Quelques kilomètres après ce point, le vent tourne à ma faveur et il me reste de l'énergie. Dès que je m'en rends compte, je ne peux que sourire. Les kilomètres s'accumulaient doucement, mais maintenant le rythme s'accélère. La fatigue se fait sentir, mais il se fait que je n'ai jamais roulé aussi vite aujourd'hui.
Le vent me donne des ailes physiquement et mentalement. Je franchis le point qui marque la moitié du parcours et les choses s'annoncent bien. Les petites averses qui nous ont accompagnés ont disparu et le soleil se montre. Les heures et les kilomètres continuent de passer.
Dur réveil
Tout à coup, nous nous retrouvons sur un tronçon caractérisé par la boue la plus vicieuse, la plus collante et la plus gluante que j'ai jamais vue. Nous avons roulé sur de magnifiques chemins de gravel tout au long de la journée et les organisateurs nous ont pris par surprise avec ce chemin tellement boueux que très vite je commence à me sentir mal. Nous sommes obligés de porter notre vélo tout le long de ce tronçon qui semble interminable. Ce n'est que lorsque nous nous retrouvons les pieds dans un petit ruisseau plus tard que je commence à rire à nouveau. L'Unbound est un événement difficile, mais je l'adore.

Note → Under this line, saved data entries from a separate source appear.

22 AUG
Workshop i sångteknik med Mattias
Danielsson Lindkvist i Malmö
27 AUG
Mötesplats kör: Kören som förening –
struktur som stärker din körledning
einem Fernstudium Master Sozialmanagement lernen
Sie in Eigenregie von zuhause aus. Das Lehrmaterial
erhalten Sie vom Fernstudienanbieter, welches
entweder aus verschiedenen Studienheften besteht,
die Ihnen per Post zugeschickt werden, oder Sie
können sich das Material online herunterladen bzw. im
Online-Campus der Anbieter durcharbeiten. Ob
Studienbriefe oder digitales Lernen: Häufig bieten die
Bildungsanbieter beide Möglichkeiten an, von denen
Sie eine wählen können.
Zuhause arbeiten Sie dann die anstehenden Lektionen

Les professionnels sont arrivés depuis longtemps, mais je suis toujours sur le parcours avec mes amis lents, mais constants. Le soleil se couche et voilà que je roule dans le noir. Je me rends compte que je peux encore terminer avant minuit, ce qui me permettrait de rejoindre le Club des finisseurs de minuit. Il est temps d'accélérer. Voilà que la mentalité de compétition s'installe alors que j'ai passé toute la journée à rouler lentement mais sûrement. Je la ressens et j'en apprécie chaque minute.

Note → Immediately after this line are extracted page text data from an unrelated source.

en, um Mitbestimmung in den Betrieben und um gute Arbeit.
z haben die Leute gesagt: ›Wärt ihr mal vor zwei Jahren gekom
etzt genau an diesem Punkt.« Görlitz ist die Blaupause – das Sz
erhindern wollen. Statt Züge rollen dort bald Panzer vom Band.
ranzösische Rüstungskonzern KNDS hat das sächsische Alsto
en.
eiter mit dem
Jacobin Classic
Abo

Je vois les kilomètres diminuer sur l'écran de mon compteur. Je dépasse quelques participants juste avant Emporia et finalement, je fais mon entrée dans la ville. L'émotion me submerge lorsque je vois les mots « Emporia State University » en lettres lumineuses qui m'accueillent. Ce pèlerinage d'une semaine dans le monde du gravel a signifié pour moi beaucoup plus que ce que j'avais osé admettre. Lorsque je me retrouve à nouveau sur la Commercial Street après plus de 17 heures de route, le public est aussi nombreux qu'au départ et il applaudit chaque coureur qui franchit la ligne d'arrivée.
Je suis presque le dernier... mais j'ai l'impression d'être un vainqueur et je commence à pleurer de joie.
De retour à la maison, où j'écris ces lignes, je me demande si j'ai été converti. Est-ce que j'aime les courses de gravel maintenant ? Pour être honnête, je ne sais pas. Oui et non. Non, je n'ai pas vraiment fait la course et je n'ai pas l'intention de le faire d'ici peu. Mais oui, j'ai apprécié le défi et la distance et oui, j'ai vraiment adoré ce que j'ai pu voir de la culture gravel légèrement différente des États-Unis. Et oui, je pense que c'est addictif et oui, je devrais peut-être revenir un jour pour tout recommencer. Et en attendant ? Je continuerai à participer aux événements en Europe en roulant lentement mais sûrement sur mon vélo de gravel, car c'est ce que je fais de mieux.